Few artists in recent memory exploit the potential of obsession as thoroughly, or as winningly, as Joel Tauber. His quixotic "Sick-Amour," an ongoing public project that he's configured into a gallery exhibition at Susanne Vielmetter Los Angeles Projects, manages to combine conceptual rigor, humor, social critique and ecological preservation -- all within the scope of one rather peculiar fixation.

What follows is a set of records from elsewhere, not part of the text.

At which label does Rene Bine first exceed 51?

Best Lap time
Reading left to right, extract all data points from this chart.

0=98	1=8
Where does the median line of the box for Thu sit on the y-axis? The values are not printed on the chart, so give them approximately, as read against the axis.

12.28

The unlikely object of Tauber's obsession is a sycamore tree in the parking lot of the Pasadena Rose Bowl. Likening himself to the Persian emperor Xerxes, who was said to have so loved a particular sycamore that he adorned the tree with jewelry and assigned it a bodyguard, Tauber has launched a one-man campaign -- initially guerrilla-style, now assisted by several nonprofits (principally LAXART), Rose Bowl officials and the city of Pasadena -- to rescue the tree from neglect, memorialize its plight and celebrate its unsung contribution to the community. The goal is to pull up 1,900 square feet of asphalt around the tree, which hadn't even a curb's worth of protection when Tauber found it, replace it with a layer of mulch and turn the space into an outdoor "tree museum."

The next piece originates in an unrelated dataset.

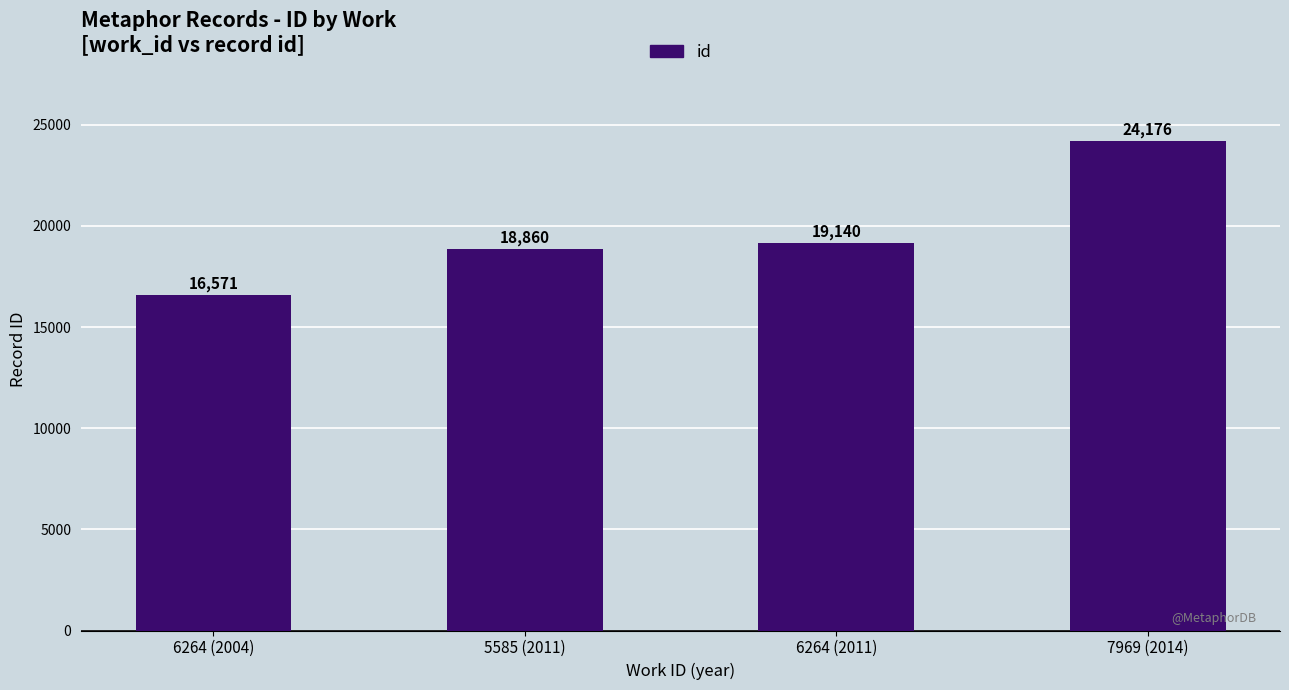

What position from the left is 6264 (2011)?

3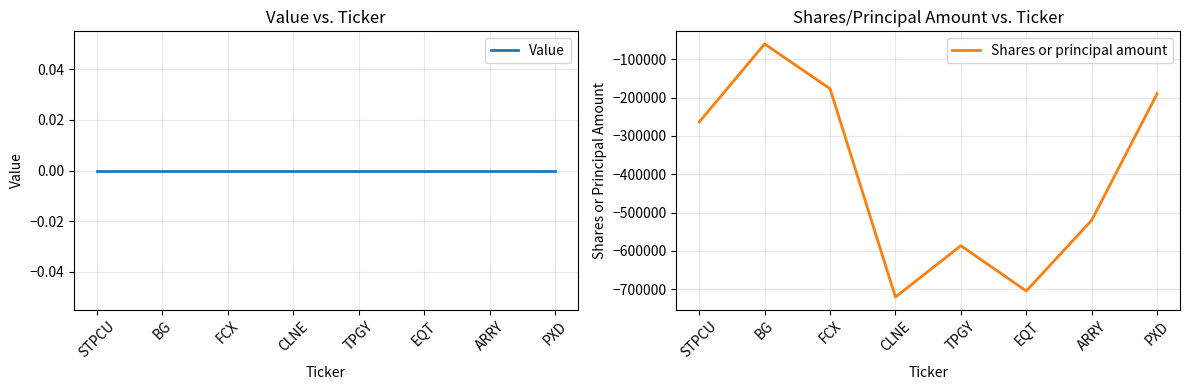

Which series has the widest spread of values?

Shares or principal amount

The exhibition at Vielmetter, besides documenting the public aspect of the project (as well as presumably raising money for it), also enriches it considerably. As compelling as the endeavor is on a conceptual level, it's the presence of Tauber's fervent, somewhat neurotic, irresistibly endearing voice, captured in monologues on each of the installation's 12 video monitors, that gives it its breadth, depth and heart. The installation is fashioned to resemble a tree, with the monitors suspended like fruit on branches made from black plastic tubing. Two long, painted foam and resin "earrings" also dangle from the branches, while nearby Tauber displays jewelry intended for humans: leaf pendants, fruit ball earrings, and a locket containing seeds from the tree, all cast in gold. Large, handsome photographs of the tree are posted around the gallery.
Each monitor features a loop of tree-related footage and a voice-over discussing some aspect of the project. The breadth is impressive.

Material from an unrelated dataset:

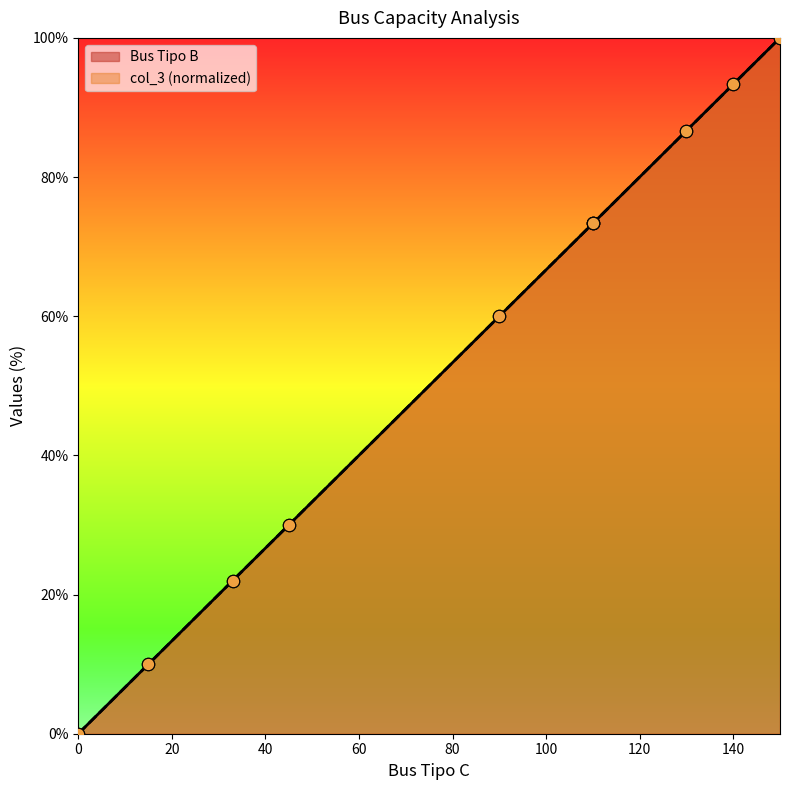

What is the total value across all series at 140?

186.7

In one, Tauber surveys the history of environmental philosophy. In another, he discusses the tree's cellular composition, citing the cabala while pondering his inability to penetrate the tree's essential nature. In another, he describes the various pests and fungi that threaten its well-being, the most despised of which, from his perspective, is the lace bug, which colonizes the leaves in vast numbers, extracts nutrients and deposits feces. ("I still can't get over that," he cries. "What audacity!")
More impressive, however, is the ease with which he winds this information into his personal experience with the tree, and the passion that underlies his portrayal of that experience. He relates his joy at the appearance of springtime buds, his horror at returning to the lot one day to find the tree roughly pruned, his scorn for the buses that jostle the branches during a football game and his empathy, inspired by the discovery of numerous used condoms, for the tree's profound isolation.
This sympathy -- informed, he says, by his own unmarried, childless status -- inspired a zealous attempt to help facilitate the tree's reproduction. With the help of the Theodore Payne Foundation for Wildflowers and Native Plants, he succeeded on the second try, producing 71 "tree babies" in February. ("This is one of the greatest days of my life," he relates breathlessly.)
These monologues tip, occasionally, into something like parody, but they never feel the least insincere. Tauber is clearly aware of the absurdity of his quest, but aware also of the strategic advantage that absurdity offers -- in disarming the habitual defenses of his potential viewers, for instance, and jarring them into thinking differently about so familiar an object.
In the den of distraction that is the Rose Bowl parking lot, his obsession functions as a sort of spotlight, illuminating, through the tree, our dysfunctional relationship with nature. And after a while, his conviction comes to seem rather more sane than blanketing the Earth with asphalt.